Caracas: Venezuelan's opposition said more than 7.1 million people responded to its call to vote in a symbolic rejection of President Nicolas Maduro's plan to rewrite the constitution, a proposal that has raised tensions in a nation suffering through widespread shortages and months of anti-government protests.
A 61-year-old woman was killed and four people wounded by gunfire that erupted after government supporters on motorcycles swarmed an opposition polling site in a church in the traditionally pro-government Catia neighborhood of western Caracas.
Analysts said the vote for the opposition across Venezuela and the country's far-flung diaspora was an impressive show of support.

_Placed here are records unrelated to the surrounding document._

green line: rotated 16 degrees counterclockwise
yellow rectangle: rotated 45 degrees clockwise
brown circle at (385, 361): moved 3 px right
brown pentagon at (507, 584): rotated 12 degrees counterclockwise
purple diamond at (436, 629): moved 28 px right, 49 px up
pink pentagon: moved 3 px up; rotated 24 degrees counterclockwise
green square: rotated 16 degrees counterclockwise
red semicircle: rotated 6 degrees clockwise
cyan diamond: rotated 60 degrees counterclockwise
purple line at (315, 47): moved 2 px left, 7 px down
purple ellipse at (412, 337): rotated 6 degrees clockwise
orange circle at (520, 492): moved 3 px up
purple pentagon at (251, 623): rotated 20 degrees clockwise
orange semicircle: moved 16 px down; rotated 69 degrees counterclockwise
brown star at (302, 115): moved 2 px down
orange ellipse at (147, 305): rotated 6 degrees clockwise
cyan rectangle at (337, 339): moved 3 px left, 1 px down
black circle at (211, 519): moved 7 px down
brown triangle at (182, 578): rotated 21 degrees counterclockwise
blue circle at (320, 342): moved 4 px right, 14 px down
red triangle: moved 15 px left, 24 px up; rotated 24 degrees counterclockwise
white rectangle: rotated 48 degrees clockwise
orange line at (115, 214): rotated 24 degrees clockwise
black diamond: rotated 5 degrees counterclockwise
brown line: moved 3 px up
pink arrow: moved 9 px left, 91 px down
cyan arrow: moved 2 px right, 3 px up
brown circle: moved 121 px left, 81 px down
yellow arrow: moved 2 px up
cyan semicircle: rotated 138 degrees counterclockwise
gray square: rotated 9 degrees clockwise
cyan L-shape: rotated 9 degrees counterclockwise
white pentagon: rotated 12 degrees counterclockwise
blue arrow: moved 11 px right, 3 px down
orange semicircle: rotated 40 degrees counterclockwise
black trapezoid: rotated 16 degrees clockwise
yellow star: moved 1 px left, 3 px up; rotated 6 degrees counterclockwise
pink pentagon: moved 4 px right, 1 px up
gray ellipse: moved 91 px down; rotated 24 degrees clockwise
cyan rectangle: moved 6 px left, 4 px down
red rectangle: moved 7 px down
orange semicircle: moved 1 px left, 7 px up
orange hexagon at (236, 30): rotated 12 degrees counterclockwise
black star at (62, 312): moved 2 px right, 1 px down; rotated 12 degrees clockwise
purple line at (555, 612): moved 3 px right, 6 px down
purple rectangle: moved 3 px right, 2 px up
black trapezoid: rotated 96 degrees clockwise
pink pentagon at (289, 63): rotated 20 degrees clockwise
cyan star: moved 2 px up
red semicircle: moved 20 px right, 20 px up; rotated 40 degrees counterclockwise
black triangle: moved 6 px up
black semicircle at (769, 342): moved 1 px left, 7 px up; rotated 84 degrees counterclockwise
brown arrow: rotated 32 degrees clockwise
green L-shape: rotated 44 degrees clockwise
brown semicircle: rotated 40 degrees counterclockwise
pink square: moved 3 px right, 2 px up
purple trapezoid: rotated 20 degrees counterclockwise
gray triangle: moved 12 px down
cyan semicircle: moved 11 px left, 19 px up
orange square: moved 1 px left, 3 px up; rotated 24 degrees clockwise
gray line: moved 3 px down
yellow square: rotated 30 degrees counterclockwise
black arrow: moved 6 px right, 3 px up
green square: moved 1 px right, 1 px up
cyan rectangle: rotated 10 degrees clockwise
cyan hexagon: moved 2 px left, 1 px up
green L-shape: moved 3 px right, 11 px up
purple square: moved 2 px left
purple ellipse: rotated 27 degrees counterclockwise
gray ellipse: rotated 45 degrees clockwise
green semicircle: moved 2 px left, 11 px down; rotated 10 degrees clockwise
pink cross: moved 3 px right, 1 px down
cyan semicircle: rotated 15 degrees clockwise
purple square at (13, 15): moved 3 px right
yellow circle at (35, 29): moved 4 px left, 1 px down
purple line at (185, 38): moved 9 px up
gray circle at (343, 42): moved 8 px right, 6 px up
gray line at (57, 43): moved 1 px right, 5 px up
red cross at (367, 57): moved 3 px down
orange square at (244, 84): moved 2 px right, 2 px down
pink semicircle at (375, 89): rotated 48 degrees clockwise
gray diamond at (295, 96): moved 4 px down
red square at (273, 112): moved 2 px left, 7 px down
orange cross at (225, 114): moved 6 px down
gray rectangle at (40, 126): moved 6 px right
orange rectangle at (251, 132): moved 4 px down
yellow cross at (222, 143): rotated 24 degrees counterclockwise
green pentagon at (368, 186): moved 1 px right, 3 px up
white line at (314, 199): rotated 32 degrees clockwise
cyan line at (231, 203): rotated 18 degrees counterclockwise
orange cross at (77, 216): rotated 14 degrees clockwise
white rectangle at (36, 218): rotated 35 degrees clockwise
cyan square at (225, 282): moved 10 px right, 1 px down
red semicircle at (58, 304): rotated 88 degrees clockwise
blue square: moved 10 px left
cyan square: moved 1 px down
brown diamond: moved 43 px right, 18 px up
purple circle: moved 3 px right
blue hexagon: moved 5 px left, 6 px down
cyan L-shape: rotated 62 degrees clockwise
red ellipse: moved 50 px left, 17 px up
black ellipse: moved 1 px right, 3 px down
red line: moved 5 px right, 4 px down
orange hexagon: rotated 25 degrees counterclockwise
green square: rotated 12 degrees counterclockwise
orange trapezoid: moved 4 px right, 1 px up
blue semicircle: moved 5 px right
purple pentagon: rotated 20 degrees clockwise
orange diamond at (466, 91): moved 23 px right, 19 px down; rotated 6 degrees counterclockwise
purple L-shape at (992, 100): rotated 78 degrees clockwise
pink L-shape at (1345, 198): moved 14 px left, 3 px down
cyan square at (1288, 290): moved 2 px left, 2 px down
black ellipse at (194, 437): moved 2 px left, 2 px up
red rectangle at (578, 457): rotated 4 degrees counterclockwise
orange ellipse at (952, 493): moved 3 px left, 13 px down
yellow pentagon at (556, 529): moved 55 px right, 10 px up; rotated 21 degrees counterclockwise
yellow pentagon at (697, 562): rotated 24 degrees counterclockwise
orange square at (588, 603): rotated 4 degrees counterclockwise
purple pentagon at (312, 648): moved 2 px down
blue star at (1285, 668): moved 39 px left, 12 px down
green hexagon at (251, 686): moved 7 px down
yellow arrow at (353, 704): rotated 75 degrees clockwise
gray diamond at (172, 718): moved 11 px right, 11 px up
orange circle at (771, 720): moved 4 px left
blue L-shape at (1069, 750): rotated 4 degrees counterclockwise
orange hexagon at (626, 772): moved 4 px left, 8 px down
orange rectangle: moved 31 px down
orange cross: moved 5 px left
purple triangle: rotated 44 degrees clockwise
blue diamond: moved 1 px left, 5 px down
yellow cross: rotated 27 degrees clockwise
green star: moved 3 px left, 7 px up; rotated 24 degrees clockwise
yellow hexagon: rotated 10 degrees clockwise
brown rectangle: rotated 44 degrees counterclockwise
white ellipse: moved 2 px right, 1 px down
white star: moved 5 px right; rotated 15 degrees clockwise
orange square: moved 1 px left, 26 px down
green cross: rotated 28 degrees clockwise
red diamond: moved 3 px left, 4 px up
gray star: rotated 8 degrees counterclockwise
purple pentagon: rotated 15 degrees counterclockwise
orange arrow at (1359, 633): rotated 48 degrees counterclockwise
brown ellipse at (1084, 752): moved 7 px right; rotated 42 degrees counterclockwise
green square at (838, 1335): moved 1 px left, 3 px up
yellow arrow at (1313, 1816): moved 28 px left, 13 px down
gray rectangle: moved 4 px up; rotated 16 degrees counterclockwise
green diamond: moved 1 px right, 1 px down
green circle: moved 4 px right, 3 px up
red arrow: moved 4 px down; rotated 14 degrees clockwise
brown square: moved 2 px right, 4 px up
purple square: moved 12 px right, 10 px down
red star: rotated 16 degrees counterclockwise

However, it fell short of the opposition's 7.7 million-vote showing in 2015 legislative elections and the 7.5 million votes that brought Maduro to power in 2013.
Opposition leaders said that was because it was only able to set up 2,000 polling places in a largely symbolic exercise that the government labeled as illegitimate.
Still, some supporters said they were disappointed.
"I thought it was going to be more," said Mariela Arana, a 56-year-old school counselor.
"But these seven million people spoke and it was plenty."
David Smilde, a Tulane University expert on Venezuela, said Sunday's results would likely rally the international community even more strongly against the July 30 vote Maduro has called to elect members of the assembly that will retool Venezuela's 1999 constitution.
The opposition says that vote has been structured to pack the constitutional assembly with government supporters and allow Maduro to eliminate the few remaining checks on his power, creating a Cuba-style system dominated by his socialist party.
Canada and Mexico were among the countries that issued statements Sunday evening lauding the opposition vote.
"Overall this vote, I think, makes it difficult for the government to just proceed as planned," Smilde said.
"I think it's going to embolden the international community to reject it."
Late on Sunday Foreign Minister Samuel Moncada said on Twitter that he was declaring former Mexican President Vicente Fox persona non grata and banning him from the country for conspiring to promote violence and foreign intervention.
Fox traveled to Venezuela Saturday with a group of Latin American former presidents to show support for the opposition referendum.
Moncada offered no evidence to support his accusations.
The day was marred by violence when pro-government paramilitary groups attacked voters outside the Our Lady of Carmen Church around 3 pm, according to the opposition mayor of the Caracas borough of Sucre, Carlos Ocariz.
The chief prosecutor's office said Xiomara Soledad Scott, a nurse, had been killed and four others wounded in the incident.
Video posted to social media showed massive crowds outside the church, then hundreds of people running in panic outside the church as motorcycle-riding men zoomed past and shots rang out.
Maduro made no mention of the incident in comments on state television shortly after the official close of opposition polls at 4 pm, but he called for an end to violence that he blamed on the opposition.